==== Exercise text

Target Redshift

Amazon Redshift setup requirements

Configuring PostgreSQL as a replication target is straightforward. You need to have a user with permissions to create new schemas and tables in an Redshift database and you can replicate data from all the supported Taps (Data Sources).

Configuring where to replicate data

PipelineWise configures every target with a common structured YAML file format. A sample YAML for Redshift target can be generated into a project directory by following the steps in the Generating Sample Pipelines section.

Example YAML for target-redshift:

---

# ------------------------------------------------------------------------------
# General Properties
# ------------------------------------------------------------------------------
id: "redshift"                        # Unique identifier of the target
name: "Amazon Redshift"               # Name of the target
type: "target-redshift"               # !! THIS SHOULD NOT CHANGE !!

========
==== Dataset extract

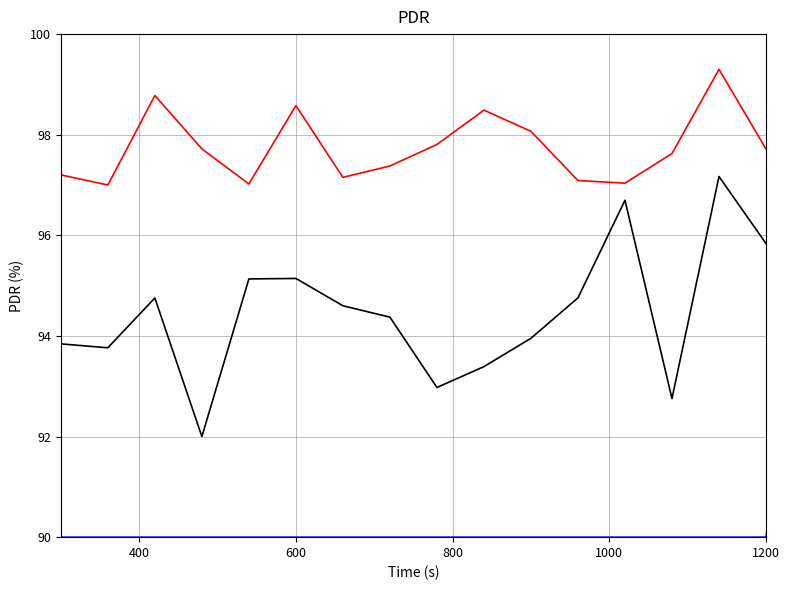

What is the greatest value displayed?

100.0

========

• _Work item A_: Name each setting key in the example YAML on the Redshift target page, along with the value it's given.
• _Work item B_: Go on with the Redshift target page from its last line, extending the example YAML.

• _Response box A_:
id: "redshift"
name: "Amazon Redshift"
type: "target-redshift"

• _Response box B_:
# ------------------------------------------------------------------------------
# Target - Data Warehouse connection details
# ------------------------------------------------------------------------------
db_conn:
  host: "xxxxx.redshift.amazonaws.com"          # Redshift host
  port: 5439                                    # Redshift port
  user: "<USER>"                                # Redshift user
  password: "<PASSWORD>"                        # Plain string or vault encrypted
  dbname: "<DB_NAME>"                           # Redshift database name

  # We use an intermediate S3 to load data into Redshift
  aws_access_key_id: "<ACCESS_KEY>"             # Optional: Plain string or vault encrypted. If not provided, it will be collected from AWS_ACCESS_KEY_ID env var
  aws_secret_access_key: "<SECRET_ACCESS_KEY>"  # Optional: Plain string or vault encrypted. If not provided, it will be collected from AWS_SECRET_ACCESS_KEY env var
  #aws_session_token: "<STS_TOKEN>"             # Optional: AWS STS token for temporary credentials. If not provided, it will be collected from AWS_SESSION_TOKEN env var
  #aws_redshift_copy_role_arn: "<ROLE_ARN>"     # Optional: AWS Role ARN to be used for the Redshift COPY operation.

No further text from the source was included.